Yesterday Facebook started to roll out a fake news alert which will flag news stories that are disputed by fact-checkers. These fact-checkers need to be official signatories of the code of principles of the International Fact-Checking Network (IFCN). This code highlights non-partisanship and fairness, transparency of sources, funding and methodology, as well as a commitment to open and honest corrections.

In a separate move, YouTube owners Google, when faced with a backlash from major advertisers, were prompted to act as it was revealed that fascists, fundamentalist Islamists, rape apologists and other unsavory users of their platform were receiving a part of the online advertising revenue that was appearing alongside their extreme and highly problematic content.

These are just two of many examples which demonstrate that the common perception of social media companies as neutral intermediaries who cannot be held responsible for the content travelling on their network is no longer tenable. As Martin Sorrell, head of advertising agency WPP, also pointed out recently, social media companies “are media companies and have the same responsibilities as any other media company. They cannot masquerade as technology companies" any longer. This observation has serious implications for platforms such as Facebook, Twitter and Google/YouTube.

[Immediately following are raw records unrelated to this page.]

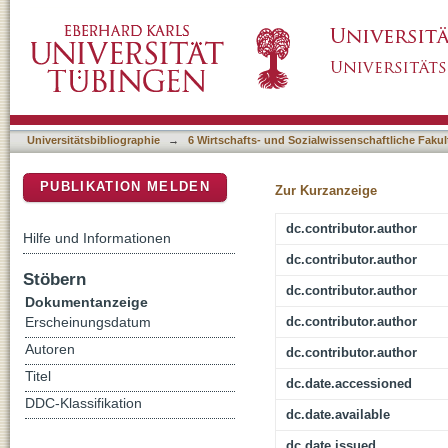
How children navigate a multiperspective hyp
DSpace Repositorium (Manakin basiert)
memory capacity
Universitätsbibliographie
→
6 Wirtschafts- und Sozialwissenschaftliche Fakul
PUBLIKATION MELDEN
Zur Kurzanzeige
dc.contributor.author
Hilfe und Informationen
dc.contributor.author
Stöbern
dc.contributor.author
Dokumentanzeige
dc.contributor.author
Erscheinungsdatum
Autoren
dc.contributor.author
Titel
dc.date.accessioned
DDC-Klassifikation
dc.date.available
dc.date.issued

They need to face up to the fact that as media companies they have a set of social, democratic and ethical responsibilities which amongst others require the development of a set of editorial guidelines as well as the need to intervene at the level of content in case of ethical transgressions. To give a blunt example, while the free speech doctrine in the US might protect utterances of hate speech or the spreading of fake news, this does not mean that media companies condone this or enable this, on the contrary, the large majority of media companies will see it as their democratic responsibility to combat hate speech and fake news. Hence, if Facebook, Twitter and You Tube are media companies we might ask ourselves the question whether racist hate speech and fake news, which contravenes ethical and democratic principles, is something that should be allowed to freely circulate on these platforms without being contested or taken down.

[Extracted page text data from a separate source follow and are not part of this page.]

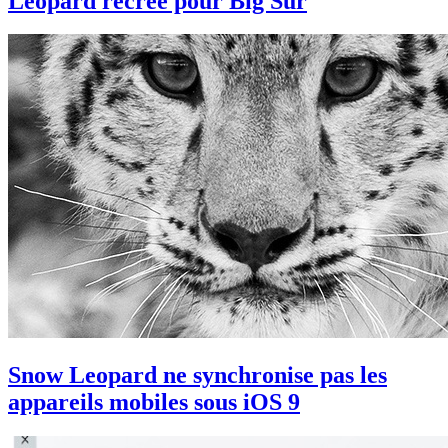
Leopard recréé pour Big Sur
Snow Leopard ne synchronise pas les
appareils mobiles sous iOS 9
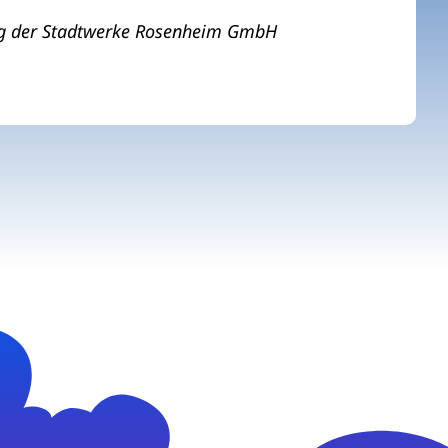
ng der Stadtwerke Rosenheim GmbH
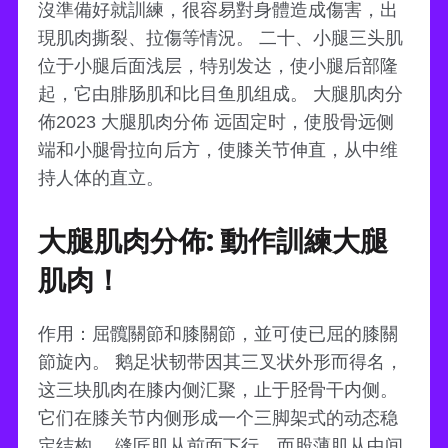
沒準備好就訓練，很容易對身體造成傷害，出
現肌肉撕裂、拉傷等情況。 二十、小腿三头肌
位于小腿后面浅层，特别发达，使小腿后部隆
起，它由腓肠肌和比目鱼肌组成。 大腿肌肉分
佈2023 大腿肌肉分佈 远固定时，使股骨远侧
端和小腿骨拉向后方，使膝关节伸直，从中维
持人体的直立。
大腿肌肉分佈: 動作訓練大腿
肌肉！
作用：屈髖關節和膝關節，並可使已屈的膝關
節旋內。 鹅足状韧带因其三叉状外形而得名，
这三块肌肉在膝内侧汇聚，止于胫骨干内侧。
它们在膝关节内侧形成一个三脚架式的动态稳
定结构。 缝匠肌从前面下行，而股薄肌从中间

The main argument that social media companies use to not act against hate speech or fake news is that they cannot possibly control the zillions of messages and videos that are posted on their platforms. The fact-checking case and Google being forced to act to protect their advertising income show, however, that it is possible to do something and also that it is their democratic duty to do so. At the same time, it is fair to say that combatting hate speech and fake news is not the sole responsibility of the social media companies; they will need help with this, from the users of their platforms flagging unethical and problematic content as well as from trusted mainstream media organisations and journalists to fact-check fake news.

From this perspective, combatting hate speech and fake news might also represent a lifeline to trusted mainstream media organisations who are increasingly faced with a legitimacy crisis. The fight against fake news and anti-democratic forces will, in my view, be central to the rebuilding of the tarnished public trust in journalism. Only by fulfilling their civic and democratic duties and by being at the forefront of the battle against anti-democratic discourses and fake news can the vile attempts by populists to position mainstream media as dishonest and journalists as part and parcel of the elite, be truly challenged and turned around.